The issue of international investment funds buying up entire housing estates has the Government running for cover, cowering over the potential political consequences of first-time buyers being squeezed out of the market by tax-efficient financial behemoths.

It emerged in recent days that investment group Round Hill Capital has bought most of a 174-house estate in Maynooth, Co Kildare, while with local investor SFO it also bought an estate recently in Dublin 15.

Institutional buy-to-rent investment is a small but growing part of the market. At the end of last year, institutions owned close to 16,000 units, less than 1 per cent of the State’s total housing stock.

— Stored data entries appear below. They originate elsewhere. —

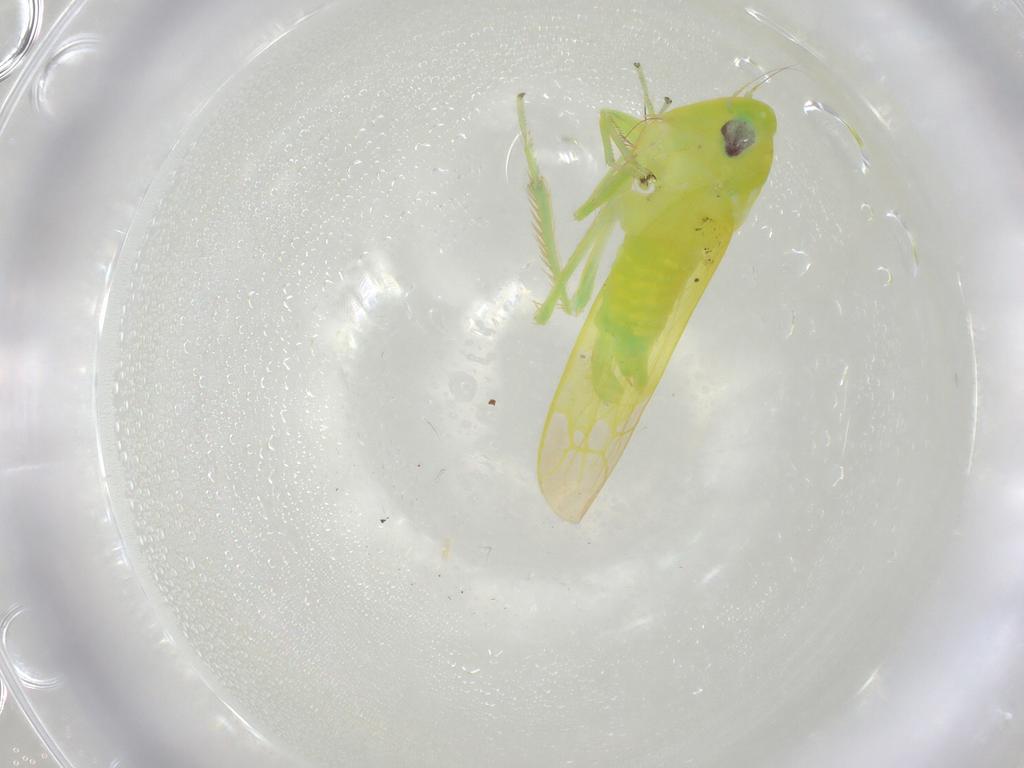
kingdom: Animalia
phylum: Arthropoda
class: Insecta
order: Hemiptera
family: Cicadellidae
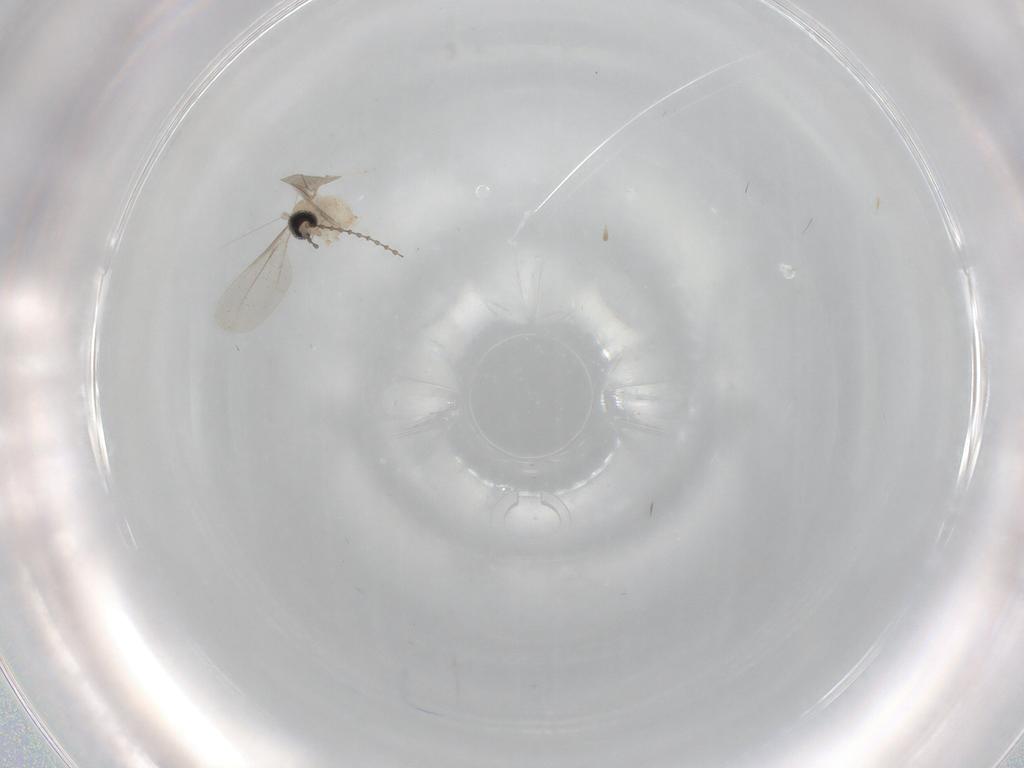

The Government’s opposition, however, has spotted a political open goal and is using the issue to batter the coalition, which like all Irish administrations keeps stepping on landmines in the housing sector.

Vulture funds

The public debate is reminiscent of a previous controversy surrounding the so-called global “vulture funds” that supposedly feasted on the carcass of the Irish economy after the last crash.

Some perspective is required. It is true that it must be galling for first-time buyers who may have been eyeing up those properties in Maynooth and Dublin, only to find that a faceless, tax-efficient financial entity has snapped up the lot. But this issue must not be conflated with the housing crisis.

The houses bought by the funds will still be available in the market, only they will be rented out to families, instead of sold on the open market. The Irish market has traditionally been short of stable, professional, long-term institutional landlords to service rental demand – there are only so many retired guards and teachers out there to fund buy-to-lets.

Another problem arises, however, if the funds capitalise on the housing shortage to drive up rents to exorbitant levels. A hardening of rent restrictions might soften their cough in this regard.

But international funds also bring capital to the market, and if they are prepared to pre-fund developments without sucking up banking capacity, then they surely have some role to play.

Funds are not the bogeyman. And if the Government delivers on its housebuilding targets and the overall shortage is addressed, most of the problems around the funds’ involvement will go away.